→ CONSIGNES:
(1) Pour chacun des énoncés (a), (b) et (c), indiquez par oui ou par non s'il concorde avec l'extrait fourni, en citant textuellement les mots décisifs. (a) L'extrait désigne les obligations comme le véhicule de préférence. (b) Le resserrement excessif de la Réserve fédérale est présenté comme le principal risque à surveiller. (c) L'inflation devrait persister malgré la chute des loyers.
(2) D'après l'extrait fourni, qu'offrent les actions ?
(3) Extrayez de l'extrait fourni le passage allant de « Nous avons sans » jusqu'à « à court terme. ».

→ EXTRAIT FOURNI:
Nous avons sans doute l’air d’être assis entre deux chaises, mais c’est là que réside notre scénario de référence à l’heure actuelle. Nous convenons avec le camp du marché à la baisse que l’inflation persistera malgré la chute des loyers. Mais nous sommes également d’accord avec le camp opposé sur le fait que les fortes dépenses budgétaires contrecarreront les effets retardés du resserrement monétaire (et compenseront aussi les conséquences du futures hausses potentielles des taux d’intérêt), rendant l’hypothèse d’un « atterrissage brutal » relativement improbable. Le resserrement excessif de la Réserve fédérale reste le principal risque à surveiller, mais la résilience dont a fait preuve l’économie américaine devrait continuer à produire une « inertie positive » synergique à court terme.
Avec un si large éventail de résultats possibles à l’horizon, comment faire pour positionner les portefeuilles de la manière la plus avantageuse? Les obligations restent vulnérables dans ce contexte, alors que l’inflation persistante et une perspective de croissance grandement améliorée devraient exercer une force accrue sur la courbe inversée des rendements du Trésor américain (le déclassement de la cote de crédit de Fitch n’est pas particulièrement utile!). Les valeurs disponibles sont utiles à titre de tampon contre la volatilité et pour la génération de revenu, étant donné les rendements élevés (récents) à court terme, mais connaîtraient une érosion du pouvoir d’achat dans le contexte d’une augmentation des prix. Les actions (et particulièrement les expositions sensibles aux marchandises essentielles) restent le véhicule de préférence, offrant la meilleure protection contre l’inflation et un alignement sur la croissance. Le récent rebond a érodé quelque peu les évaluations et peut signaler un virage en faveur d’un scénario de marché en baisse. Toutefois, les sondages professionnels réalisés auprès des investisseurs montrent un dénouement du positionnement défensif dans les premières manches et le rapport risque-bénéfice reste toujours attrayant.

→ MATÉRIEL FOURNI:

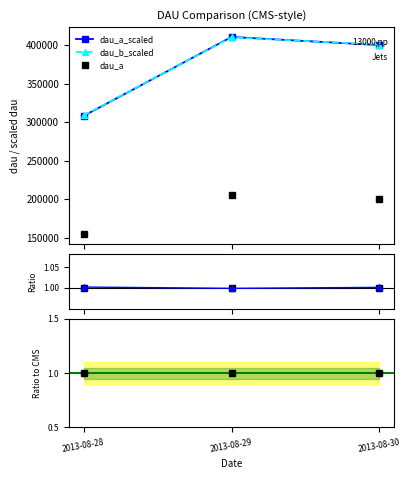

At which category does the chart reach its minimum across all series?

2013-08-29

* * *

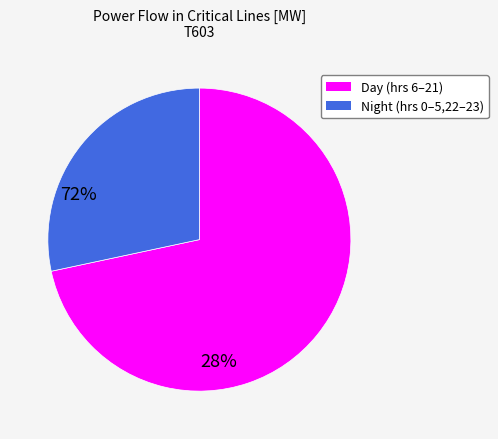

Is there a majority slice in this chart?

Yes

→ RÉPONSES:
(1)
(a) Non : « Les actions (et particulièrement les expositions sensibles aux marchandises essentielles) restent le véhicule de préférence »
(b) Oui : « Le resserrement excessif de la Réserve fédérale reste le principal risque à surveiller »
(c) Oui : « l’inflation persistera malgré la chute des loyers »

(2) La meilleure protection contre l’inflation et un alignement sur la croissance.

(3)
Nous avons sans doute l’air d’être assis entre deux chaises, mais c’est là que réside notre scénario de référence à l’heure actuelle. Nous convenons avec le camp du marché à la baisse que l’inflation persistera malgré la chute des loyers. Mais nous sommes également d’accord avec le camp opposé sur le fait que les fortes dépenses budgétaires contrecarreront les effets retardés du resserrement monétaire (et compenseront aussi les conséquences du futures hausses potentielles des taux d’intérêt), rendant l’hypothèse d’un « atterrissage brutal » relativement improbable. Le resserrement excessif de la Réserve fédérale reste le principal risque à surveiller, mais la résilience dont a fait preuve l’économie américaine devrait continuer à produire une « inertie positive » synergique à court terme.